COMPARATIVE METABOLISM OF N'-NITROSONORNICOTINE AND 4-(METHYLNITROSAMINO)-1-(3-PYRIDYL)-1-BUTANONE BY CULTURED F344 RAT ORAL-TISSUE AND ESOPHAGUS

Abstract

The metabolism and DNA binding of N''-nitrosonornicotine (NNN) and 4-(methylnitrosamino)-1-(3-pyridyl)-1-butanone (NNK) by cultured F344 rat oral tissue and esophagus were investigated over a range of concentrations. The metabolites present in the culture media were separated by high performance liquid chromatography and were identified by comparison to standards. .alpha.-Hydroxylation of NNN, an esophageal carcinogen, was the major pathway for metabolism of this nitrosamine in both tissues. The metabolites formed from 2''-hydroxylation were between 3.0 and 3.9 times those formed from 5''-hydroxylation. 2''-Hydroxylation results in a pyridyloxobutylating species. DNA from esophagus cultured with [5-3H]NNN contained a pyridyloxobutylated adduct which upon acid hydrolysis released 3.8 pmol [5-3H]-4-hydroxy-1-(3-pyridyl)-1-butanone/.mu.mol guanine. DNA from oral tissue cultured under the same conditions, where the extent of metabolism was the same, contained no measurable [5-3H]NNN DNA adduct. This suggests that factors, as yet unknown, cause the DNA of oral cavity tissue to be protected from pyridyloxobutylation by NNN. The metabolism of NNK by .alpha.-hydroxylation was as much as 10-fold less than the metabolism of NNN by this pathway in both tissues. .alpha.-Hydroxylation of NNK results in either a methylating species or a pyridyloxobutylating species. DNA from oral tissue cultured with [C3H3]NNK contained between 1.7 and 4.3 pmol 7-methylguanine/.mu.mol guanine, respectively.

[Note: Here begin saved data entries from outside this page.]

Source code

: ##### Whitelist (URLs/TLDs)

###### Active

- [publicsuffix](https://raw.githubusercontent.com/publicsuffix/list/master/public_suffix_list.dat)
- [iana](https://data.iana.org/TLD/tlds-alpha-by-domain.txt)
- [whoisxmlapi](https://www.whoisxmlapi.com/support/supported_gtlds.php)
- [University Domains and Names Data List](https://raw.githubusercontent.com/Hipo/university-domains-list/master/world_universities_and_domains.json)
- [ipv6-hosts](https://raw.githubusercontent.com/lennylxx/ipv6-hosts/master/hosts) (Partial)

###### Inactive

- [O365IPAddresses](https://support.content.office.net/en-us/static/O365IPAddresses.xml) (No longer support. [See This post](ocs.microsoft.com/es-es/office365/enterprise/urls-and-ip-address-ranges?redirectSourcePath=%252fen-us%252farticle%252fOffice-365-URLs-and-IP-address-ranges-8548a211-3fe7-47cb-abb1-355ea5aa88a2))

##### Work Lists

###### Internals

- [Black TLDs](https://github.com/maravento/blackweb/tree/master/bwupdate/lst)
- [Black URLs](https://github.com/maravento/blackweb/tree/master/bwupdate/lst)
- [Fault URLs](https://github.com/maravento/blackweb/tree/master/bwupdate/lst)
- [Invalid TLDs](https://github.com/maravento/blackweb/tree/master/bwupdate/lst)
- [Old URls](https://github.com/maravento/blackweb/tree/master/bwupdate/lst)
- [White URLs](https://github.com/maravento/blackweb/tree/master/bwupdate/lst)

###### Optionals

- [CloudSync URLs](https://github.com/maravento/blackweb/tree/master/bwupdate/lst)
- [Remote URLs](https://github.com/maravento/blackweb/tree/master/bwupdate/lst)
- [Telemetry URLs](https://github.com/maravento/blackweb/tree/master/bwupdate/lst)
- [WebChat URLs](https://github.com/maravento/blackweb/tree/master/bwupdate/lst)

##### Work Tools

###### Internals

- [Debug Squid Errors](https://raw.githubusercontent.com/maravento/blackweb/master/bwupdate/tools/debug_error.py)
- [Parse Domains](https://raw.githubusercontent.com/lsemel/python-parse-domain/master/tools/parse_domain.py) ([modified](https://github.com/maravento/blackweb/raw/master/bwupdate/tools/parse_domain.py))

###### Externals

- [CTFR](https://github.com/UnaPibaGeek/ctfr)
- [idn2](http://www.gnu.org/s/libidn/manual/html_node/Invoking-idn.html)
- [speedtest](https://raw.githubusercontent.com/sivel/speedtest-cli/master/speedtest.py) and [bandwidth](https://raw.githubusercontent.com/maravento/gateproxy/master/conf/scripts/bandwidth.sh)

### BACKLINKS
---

No pyridyloxobutylated DNA (< 0.2 pmol/.mu.mol guanine) was detected in oral tissue incubated with [5-3H]NNK. The DNA from esophagi incubated with [C3H3]NNK contained no 7-methylguanine (< 0.4 pmol/.mu.mol guanine). The level of pyridyloxobutylation of DNA from esophagi incubated with [5-3H]NNK was 0.17 pmol/.mu.mol guanine. The ability of the esophagus to metabolize NNN to a greater extent than NNK to a reactive species which pyridyloxobutylates DNA may be important in determining the carcinogenicity of NNN in the esophagus. In contrast, the metabolism of NNK to a methylating species by oral cavity tissue suggests that this tobacco-specific nitrosamine is important in tobacco-related oral cavity carcinogenesis.